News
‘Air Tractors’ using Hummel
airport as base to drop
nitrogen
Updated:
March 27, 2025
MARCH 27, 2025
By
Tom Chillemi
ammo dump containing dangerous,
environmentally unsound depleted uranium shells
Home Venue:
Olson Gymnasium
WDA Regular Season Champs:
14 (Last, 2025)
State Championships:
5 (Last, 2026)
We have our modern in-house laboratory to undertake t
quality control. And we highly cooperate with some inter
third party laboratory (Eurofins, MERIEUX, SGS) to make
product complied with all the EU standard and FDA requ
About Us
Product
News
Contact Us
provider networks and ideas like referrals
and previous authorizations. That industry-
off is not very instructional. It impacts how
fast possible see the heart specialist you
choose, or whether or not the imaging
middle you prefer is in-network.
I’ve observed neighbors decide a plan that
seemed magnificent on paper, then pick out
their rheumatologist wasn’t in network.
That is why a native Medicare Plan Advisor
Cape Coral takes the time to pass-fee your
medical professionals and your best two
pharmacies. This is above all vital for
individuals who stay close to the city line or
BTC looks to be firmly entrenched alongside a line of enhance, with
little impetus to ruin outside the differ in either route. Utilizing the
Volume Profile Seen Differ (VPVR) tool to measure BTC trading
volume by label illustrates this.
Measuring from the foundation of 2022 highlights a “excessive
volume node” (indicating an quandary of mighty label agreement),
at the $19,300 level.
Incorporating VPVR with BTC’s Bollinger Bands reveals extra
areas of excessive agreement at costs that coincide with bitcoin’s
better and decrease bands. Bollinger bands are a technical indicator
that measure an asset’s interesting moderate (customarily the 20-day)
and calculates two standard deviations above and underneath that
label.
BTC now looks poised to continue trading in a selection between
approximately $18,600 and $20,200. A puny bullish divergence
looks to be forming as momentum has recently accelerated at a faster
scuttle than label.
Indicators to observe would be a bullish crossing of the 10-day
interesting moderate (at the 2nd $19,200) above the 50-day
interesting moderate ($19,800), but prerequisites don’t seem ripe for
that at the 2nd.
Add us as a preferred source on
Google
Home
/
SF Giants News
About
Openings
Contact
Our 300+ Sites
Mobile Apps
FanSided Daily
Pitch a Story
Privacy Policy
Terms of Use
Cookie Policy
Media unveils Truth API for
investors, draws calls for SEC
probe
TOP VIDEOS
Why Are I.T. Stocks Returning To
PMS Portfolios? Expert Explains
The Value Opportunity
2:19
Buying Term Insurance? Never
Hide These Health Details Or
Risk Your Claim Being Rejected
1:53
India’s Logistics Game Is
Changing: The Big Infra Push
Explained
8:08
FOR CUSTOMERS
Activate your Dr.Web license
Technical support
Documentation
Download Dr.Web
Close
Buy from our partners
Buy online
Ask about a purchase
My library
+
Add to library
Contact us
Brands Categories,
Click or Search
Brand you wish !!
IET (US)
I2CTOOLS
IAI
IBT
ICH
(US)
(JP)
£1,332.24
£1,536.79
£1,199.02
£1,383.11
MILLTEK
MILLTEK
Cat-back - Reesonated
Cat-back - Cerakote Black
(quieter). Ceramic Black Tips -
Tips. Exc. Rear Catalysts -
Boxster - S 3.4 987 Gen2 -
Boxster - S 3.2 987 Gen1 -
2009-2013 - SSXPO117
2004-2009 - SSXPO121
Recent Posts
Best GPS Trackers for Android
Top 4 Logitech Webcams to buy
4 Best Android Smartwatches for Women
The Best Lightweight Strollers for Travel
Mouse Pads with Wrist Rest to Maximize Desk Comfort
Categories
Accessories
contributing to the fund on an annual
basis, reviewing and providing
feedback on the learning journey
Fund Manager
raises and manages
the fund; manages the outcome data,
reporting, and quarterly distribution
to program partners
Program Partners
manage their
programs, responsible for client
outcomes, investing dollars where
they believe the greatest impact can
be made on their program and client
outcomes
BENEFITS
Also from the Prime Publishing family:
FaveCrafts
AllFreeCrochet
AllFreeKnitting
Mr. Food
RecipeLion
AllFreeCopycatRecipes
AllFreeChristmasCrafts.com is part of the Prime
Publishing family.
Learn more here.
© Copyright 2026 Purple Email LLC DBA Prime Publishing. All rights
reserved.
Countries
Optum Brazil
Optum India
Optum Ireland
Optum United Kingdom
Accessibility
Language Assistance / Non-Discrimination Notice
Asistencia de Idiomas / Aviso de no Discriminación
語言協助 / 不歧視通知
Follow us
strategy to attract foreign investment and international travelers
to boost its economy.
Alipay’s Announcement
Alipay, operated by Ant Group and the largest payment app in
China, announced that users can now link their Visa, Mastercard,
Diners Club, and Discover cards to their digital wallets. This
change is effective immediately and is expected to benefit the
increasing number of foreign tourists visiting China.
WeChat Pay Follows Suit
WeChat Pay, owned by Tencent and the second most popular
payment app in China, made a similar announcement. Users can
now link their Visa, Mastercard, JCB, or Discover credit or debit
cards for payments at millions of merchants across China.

# HOW TO COMPLETE THIS TASK:
Copy out the stretch of the records above from their start through the line that contains "quality control. And", keeping every character unchanged.

# THE COMPLETED TASK:
News
‘Air Tractors’ using Hummel
airport as base to drop
nitrogen
Updated:
March 27, 2025
MARCH 27, 2025
By
Tom Chillemi
ammo dump containing dangerous,
environmentally unsound depleted uranium shells
Home Venue:
Olson Gymnasium
WDA Regular Season Champs:
14 (Last, 2025)
State Championships:
5 (Last, 2026)
We have our modern in-house laboratory to undertake t
quality control. And we highly cooperate with some inter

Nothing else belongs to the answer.